I find it's also good for working mats out that aren't fully knotted yet!
I don't like the fuminator for the reason you stated, the very sharp teeth on it can also put cats off of grooming, if it's used with to much 'zeal'.
Sharon


----------



## Misterious (Nov 19, 2014)

I guess my questions more with the zoom groom is should i use it until theres no more hair coming off since the zoom groom is removing loose hair? When i brush her for a bit removing a bunch of hair and i go back later to brush her again theres still a lot of hair coming out.


----------



## TabbCatt (Mar 26, 2014)

I personally am not a fan of it on my two DSH. Their instructions say to use it in a circular motion, so it seems more of a massage therapy type thing. Though my cats are more tolerant of that than the furminator, all it does is produce a lot of hairs that also get loose and up in the air...and that makes me a bit sneezy and get the awful eye/nose itch.

That's my personal view on it, but I do know some people prefer the ZoomGroom over other brushes/combs. Perhaps it depends on the kitty and user itself though. I've only used the slicker brush, the ZoomGroom, and Furminator to compare it to.


----------



## Wry_Martini (Nov 9, 2011)

My Balinese HATES bring brushed, but for some reason she tolerates and almost even likes the zoom groom. It's a lifesaver in my house.


----------



## Smaughunter (Feb 14, 2014)

My two aren't really shedding much yet but I purchased a zoom groom and use it on them occasionally. I can't speak to its effectiveness yet but they both seem to enjoy it.


----------



## Nuliajuk (Oct 25, 2014)

I have a Zoom Groom, but it seems to get more hair on me than is collected between the "bristles". My shorthaired pair really love a soft bristle brush that I bought in the baby aisle of a drugstore.
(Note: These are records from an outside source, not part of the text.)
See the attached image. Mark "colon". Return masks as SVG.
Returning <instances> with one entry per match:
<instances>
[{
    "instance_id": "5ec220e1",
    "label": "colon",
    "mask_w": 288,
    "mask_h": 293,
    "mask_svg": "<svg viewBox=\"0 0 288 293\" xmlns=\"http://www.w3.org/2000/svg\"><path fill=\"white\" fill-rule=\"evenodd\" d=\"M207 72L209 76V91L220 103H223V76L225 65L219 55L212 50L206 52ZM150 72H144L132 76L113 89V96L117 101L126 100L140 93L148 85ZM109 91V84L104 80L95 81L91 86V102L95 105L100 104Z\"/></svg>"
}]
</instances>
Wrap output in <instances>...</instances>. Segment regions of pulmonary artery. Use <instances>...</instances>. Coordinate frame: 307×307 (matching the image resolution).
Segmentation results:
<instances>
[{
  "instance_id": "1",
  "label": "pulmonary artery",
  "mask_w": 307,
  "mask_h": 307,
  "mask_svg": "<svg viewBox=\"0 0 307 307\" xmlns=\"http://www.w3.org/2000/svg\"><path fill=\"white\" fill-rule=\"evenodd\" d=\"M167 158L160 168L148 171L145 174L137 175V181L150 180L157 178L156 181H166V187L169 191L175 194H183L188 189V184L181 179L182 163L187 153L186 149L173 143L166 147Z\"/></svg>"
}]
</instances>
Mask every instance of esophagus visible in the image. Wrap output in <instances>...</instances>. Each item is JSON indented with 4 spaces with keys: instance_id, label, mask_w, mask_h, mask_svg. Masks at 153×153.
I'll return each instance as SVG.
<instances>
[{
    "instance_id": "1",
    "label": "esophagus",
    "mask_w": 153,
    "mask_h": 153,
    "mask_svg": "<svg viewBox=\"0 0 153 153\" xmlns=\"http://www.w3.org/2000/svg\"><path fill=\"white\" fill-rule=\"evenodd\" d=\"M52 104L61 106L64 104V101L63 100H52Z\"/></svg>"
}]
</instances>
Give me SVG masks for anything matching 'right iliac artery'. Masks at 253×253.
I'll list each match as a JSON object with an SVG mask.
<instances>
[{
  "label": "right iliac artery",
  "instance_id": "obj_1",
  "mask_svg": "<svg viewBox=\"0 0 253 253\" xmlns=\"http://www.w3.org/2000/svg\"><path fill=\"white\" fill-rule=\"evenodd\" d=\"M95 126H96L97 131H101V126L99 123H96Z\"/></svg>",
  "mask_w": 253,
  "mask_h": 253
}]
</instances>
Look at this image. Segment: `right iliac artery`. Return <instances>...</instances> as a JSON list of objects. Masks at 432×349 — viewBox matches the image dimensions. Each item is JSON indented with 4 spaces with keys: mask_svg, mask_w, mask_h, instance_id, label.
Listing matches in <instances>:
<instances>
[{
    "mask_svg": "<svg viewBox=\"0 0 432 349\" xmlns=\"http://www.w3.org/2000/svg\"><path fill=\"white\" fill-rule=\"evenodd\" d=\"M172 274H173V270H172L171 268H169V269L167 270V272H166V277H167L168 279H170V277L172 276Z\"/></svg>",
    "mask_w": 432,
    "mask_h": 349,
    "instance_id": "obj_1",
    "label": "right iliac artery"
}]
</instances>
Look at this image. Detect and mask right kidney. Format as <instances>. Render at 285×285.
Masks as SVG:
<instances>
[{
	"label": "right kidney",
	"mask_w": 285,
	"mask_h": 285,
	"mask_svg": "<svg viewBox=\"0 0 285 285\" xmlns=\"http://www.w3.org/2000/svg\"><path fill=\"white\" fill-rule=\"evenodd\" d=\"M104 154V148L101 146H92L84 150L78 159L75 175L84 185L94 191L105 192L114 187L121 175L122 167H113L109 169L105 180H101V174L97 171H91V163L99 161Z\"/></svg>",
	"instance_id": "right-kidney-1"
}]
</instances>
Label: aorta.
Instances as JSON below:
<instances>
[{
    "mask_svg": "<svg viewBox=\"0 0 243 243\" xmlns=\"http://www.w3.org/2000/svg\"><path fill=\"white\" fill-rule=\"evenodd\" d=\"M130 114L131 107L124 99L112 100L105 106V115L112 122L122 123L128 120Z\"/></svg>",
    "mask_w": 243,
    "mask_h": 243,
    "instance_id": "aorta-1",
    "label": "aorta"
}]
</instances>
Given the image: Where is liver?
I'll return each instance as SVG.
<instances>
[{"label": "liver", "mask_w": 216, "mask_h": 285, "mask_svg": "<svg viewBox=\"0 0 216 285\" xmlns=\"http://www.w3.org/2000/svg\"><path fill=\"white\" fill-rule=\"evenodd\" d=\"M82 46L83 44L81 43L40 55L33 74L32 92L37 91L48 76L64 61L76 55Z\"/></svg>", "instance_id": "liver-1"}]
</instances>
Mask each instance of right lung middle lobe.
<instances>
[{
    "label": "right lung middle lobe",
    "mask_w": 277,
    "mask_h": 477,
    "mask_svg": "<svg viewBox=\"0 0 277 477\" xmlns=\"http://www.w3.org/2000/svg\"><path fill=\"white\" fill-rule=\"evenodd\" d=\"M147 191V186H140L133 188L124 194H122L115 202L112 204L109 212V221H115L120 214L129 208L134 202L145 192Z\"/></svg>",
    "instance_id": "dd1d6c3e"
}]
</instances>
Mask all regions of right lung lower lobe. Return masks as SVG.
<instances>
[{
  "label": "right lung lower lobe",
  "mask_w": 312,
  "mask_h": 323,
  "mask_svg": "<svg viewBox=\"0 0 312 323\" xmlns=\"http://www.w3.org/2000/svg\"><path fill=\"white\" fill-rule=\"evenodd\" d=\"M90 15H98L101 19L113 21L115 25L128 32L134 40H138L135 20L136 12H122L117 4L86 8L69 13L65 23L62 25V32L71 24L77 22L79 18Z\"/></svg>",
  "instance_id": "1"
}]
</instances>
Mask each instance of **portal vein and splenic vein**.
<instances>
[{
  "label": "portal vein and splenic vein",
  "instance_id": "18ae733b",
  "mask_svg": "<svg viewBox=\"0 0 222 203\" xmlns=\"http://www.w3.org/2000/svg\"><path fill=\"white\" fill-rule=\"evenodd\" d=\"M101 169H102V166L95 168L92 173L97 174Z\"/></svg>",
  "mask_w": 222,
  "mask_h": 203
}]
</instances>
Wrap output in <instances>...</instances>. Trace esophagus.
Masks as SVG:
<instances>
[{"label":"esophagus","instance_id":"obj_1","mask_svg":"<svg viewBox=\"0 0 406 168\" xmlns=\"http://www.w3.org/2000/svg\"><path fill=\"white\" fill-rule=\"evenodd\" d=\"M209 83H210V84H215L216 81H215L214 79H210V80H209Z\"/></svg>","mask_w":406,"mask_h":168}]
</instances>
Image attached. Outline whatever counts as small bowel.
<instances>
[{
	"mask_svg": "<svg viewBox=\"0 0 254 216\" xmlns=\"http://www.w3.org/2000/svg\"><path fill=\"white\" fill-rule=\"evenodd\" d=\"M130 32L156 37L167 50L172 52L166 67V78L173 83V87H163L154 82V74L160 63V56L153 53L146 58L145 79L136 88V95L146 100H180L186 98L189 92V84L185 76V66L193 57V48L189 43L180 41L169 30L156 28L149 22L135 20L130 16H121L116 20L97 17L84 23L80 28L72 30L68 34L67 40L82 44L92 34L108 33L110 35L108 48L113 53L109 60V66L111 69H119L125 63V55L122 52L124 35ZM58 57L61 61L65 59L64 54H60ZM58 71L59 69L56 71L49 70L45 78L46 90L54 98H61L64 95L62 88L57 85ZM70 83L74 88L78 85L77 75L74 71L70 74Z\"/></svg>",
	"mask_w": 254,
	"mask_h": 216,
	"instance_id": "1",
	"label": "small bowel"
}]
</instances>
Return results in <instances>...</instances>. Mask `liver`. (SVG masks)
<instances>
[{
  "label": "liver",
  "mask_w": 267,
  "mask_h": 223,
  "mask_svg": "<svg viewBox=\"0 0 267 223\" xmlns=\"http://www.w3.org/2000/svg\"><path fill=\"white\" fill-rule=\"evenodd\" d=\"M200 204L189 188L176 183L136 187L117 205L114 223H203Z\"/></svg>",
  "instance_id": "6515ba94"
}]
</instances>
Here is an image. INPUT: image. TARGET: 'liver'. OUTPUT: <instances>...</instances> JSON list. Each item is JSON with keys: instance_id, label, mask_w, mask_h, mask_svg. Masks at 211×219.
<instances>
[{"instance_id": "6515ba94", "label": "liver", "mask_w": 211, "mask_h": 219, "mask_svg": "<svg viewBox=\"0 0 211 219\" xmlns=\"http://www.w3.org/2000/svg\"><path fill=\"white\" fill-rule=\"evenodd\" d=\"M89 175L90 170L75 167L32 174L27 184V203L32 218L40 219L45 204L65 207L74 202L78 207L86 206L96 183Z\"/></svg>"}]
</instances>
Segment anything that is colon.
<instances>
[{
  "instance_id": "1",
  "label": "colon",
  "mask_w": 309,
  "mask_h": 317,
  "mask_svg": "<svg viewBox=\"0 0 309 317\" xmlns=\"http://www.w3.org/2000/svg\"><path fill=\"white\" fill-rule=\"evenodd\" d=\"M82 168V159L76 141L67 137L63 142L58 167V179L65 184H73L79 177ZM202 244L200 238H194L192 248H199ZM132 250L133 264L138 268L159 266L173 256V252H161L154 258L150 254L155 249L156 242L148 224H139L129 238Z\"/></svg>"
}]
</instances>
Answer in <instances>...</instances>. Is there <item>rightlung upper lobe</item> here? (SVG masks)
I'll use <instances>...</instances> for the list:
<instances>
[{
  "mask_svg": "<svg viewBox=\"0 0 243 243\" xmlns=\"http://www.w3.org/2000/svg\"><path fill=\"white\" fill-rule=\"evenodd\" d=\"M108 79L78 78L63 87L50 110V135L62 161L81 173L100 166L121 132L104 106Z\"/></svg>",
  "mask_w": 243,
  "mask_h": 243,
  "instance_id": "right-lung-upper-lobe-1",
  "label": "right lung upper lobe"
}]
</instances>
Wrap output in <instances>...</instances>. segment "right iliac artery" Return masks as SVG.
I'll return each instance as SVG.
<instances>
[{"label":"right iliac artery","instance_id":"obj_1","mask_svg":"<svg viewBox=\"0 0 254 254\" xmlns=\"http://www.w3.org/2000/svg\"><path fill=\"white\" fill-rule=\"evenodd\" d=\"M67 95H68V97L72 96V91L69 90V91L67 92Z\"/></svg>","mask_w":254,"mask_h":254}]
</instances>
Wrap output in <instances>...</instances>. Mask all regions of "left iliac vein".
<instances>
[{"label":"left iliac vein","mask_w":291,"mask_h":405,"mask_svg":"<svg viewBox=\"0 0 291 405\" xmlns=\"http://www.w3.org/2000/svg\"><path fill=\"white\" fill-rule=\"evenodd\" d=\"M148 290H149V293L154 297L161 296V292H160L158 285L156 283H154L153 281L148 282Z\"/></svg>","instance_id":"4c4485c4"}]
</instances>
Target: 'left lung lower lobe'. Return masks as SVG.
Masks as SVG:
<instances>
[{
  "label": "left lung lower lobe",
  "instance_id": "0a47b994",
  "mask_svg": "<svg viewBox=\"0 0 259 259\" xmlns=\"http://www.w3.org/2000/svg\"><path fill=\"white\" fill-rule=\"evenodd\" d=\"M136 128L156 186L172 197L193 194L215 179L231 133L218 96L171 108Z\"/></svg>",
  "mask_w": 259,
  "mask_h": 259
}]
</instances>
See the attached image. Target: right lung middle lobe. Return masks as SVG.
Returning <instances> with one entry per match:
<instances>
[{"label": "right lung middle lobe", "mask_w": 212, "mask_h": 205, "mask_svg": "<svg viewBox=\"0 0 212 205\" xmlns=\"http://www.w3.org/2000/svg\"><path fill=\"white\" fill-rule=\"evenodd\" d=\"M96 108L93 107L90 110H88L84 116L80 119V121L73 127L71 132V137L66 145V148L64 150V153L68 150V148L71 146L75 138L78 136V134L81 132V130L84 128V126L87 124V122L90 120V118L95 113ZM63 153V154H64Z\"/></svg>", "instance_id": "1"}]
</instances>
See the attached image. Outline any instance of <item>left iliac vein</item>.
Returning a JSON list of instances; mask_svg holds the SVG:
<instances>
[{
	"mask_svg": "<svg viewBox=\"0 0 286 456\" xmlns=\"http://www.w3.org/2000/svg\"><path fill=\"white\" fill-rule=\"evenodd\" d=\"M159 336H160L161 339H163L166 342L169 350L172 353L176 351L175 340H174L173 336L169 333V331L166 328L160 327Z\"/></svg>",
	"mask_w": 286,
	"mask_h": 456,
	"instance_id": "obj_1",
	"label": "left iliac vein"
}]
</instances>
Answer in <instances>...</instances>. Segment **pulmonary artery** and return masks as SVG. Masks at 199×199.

When I had a long-haired pair years ago they most loved a boar bristle brush that a relative had given me for my birthday years earlier (it wrecked my fine textured hair and was nearly thrown away).
When we had a rabbit for 8 years (short hair) she absolutely loved the Zoom Groom. Unfortunately, what she loved most about it was chewing the bristles off!


----------



## Sparky (Apr 11, 2008)

We have the zoomgroom and the furminator and they both work great. We only use the furminator once and a while and the zoomgroom 3-4 times a week. Duchess loves 'em both. Both work great on our Lab when he is "blowing his coat"


----------



## Doodler (Feb 27, 2013)

I love the zoom groom, but more for my dogs than the cats. It doesn't seem to be very effective for the cats. I have a small soft bristled slicker brush that I feel does a better job for the cats.


----------



## CatMom13 (Mar 2, 2015)

I bought one of those circular brushes for my cat. It worked on my old cat, but on my new baby, didnt seem to get but a few hairs off. I used the zoom groom on my new cat (I use it in a stroking motion, not circular as directed), and it seems to do a pretty good job. I think I'll keep trying new brushes, though.


----------



## ThreeCatzGirl (Jan 16, 2009)

I don't like the zoom groom for my cats. I could use that on my horse when they shed there winter fuzz 

I use a small slicker brush on my cats. they loved to be brushed with it.


----------



## ezmeray (Nov 8, 2012)

Well, my Gypsy will not tolerate any sort of brush/comb/hybrid/etc--as the very sad end table drawer full of cast-offs can prove. 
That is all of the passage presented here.